Aufschrei im Gastgewerbe
Aus dem Hotelgewerbe, der Gastronomie und der Wirtschaftskammer erschallte schnell der Ruf nach einer Abgabenbefreiung. Rückendeckung kam von faktisch allen Landeshauptleuten und auch aus der Bundesregierung selbst, etwa von Neos-Staatssekretär Sepp Schellhorn. Tourismus-Staatssekretärin Elisabeth Zehetner versprach in den VN eine “Lösung des Problems”. Sozialministerin Korinna Schumann (SPÖ) versichert, an einer einheitlichen Lösung für ganz Österreich zu arbeiten.
Aufgrund Ihrer Datenschutzeinstellungen wird an dieser Stelle kein Inhalt von Iframely angezeigt.
Zögerlicher ist der Finanzminister Markus Marterbauer. Denn “Beiträge, auch aus Trinkgeldern, ziehen im Gegenzug auch Leistungen für die Beschäftigten nach sich.

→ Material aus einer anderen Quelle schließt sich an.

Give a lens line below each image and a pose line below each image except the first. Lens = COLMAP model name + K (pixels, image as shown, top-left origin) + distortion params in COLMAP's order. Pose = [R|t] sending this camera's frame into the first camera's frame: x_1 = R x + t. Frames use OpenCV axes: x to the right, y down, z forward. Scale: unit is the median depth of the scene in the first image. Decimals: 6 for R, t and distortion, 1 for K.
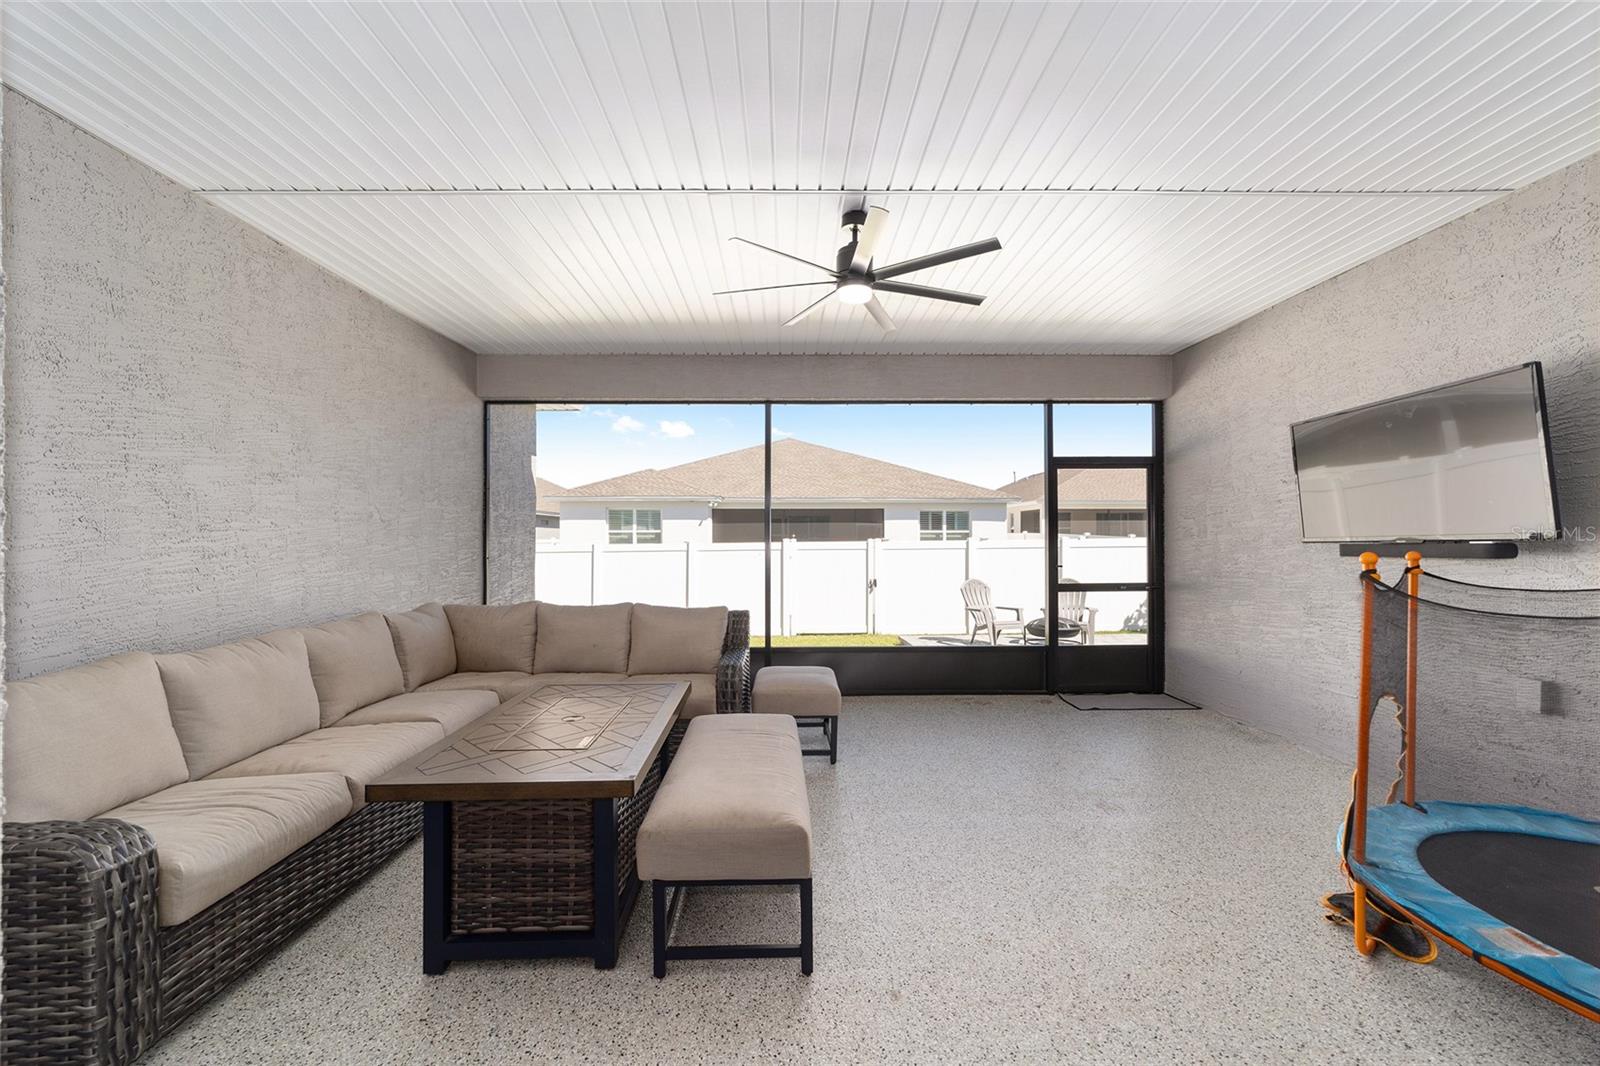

Wenn man weniger einzahlt, werden auch Pension und Arbeitslosengeld niedriger”, erklärte er am Rande einer Pressekonferenz.
Vonseiten der Gewerkschaft vida erinnert man daran, dass eine Abgabenbefreiung vor allem zugunsten der ebenfalls abgabenpflichtigen Arbeitgeber zugutekäme. Damit werden Arbeitslosengeld oder auch die Krankenversicherung finanziert. “Sie kommen in Form von sozialer Absicherung wieder bei den Beschäftigten an”, erinnert Landesvorsitzender Reinhard Stemmer. Gerade bei niedrigen Einkommen ist jeder Beitrag zur Pension, zum Arbeitslosen- und Krankengeld entscheidend. “Wer möchte, dass Menschen in der Branche bleiben, muss sie anständig bezahlen und sich an die bestehenden Spielregeln im Kollektivvertrag halten. Tourismus-Beschäftigte dürfen nicht von Trinkgeld abhängig sein.”
Das Leben kostet Geld
Der Argumentation Marterbauers kann Suvada wenig abgewinnen. “Natürlich ist die Lebenssituation im Alter anders als jetzt. Aber wie sollen wir jetzt unsere Familien erhalten, Kinder, Wohnungen und Kredite finanzieren? Wie sollen wir jetzt überleben, wenn wir jetzt mehr zahlen müssen?”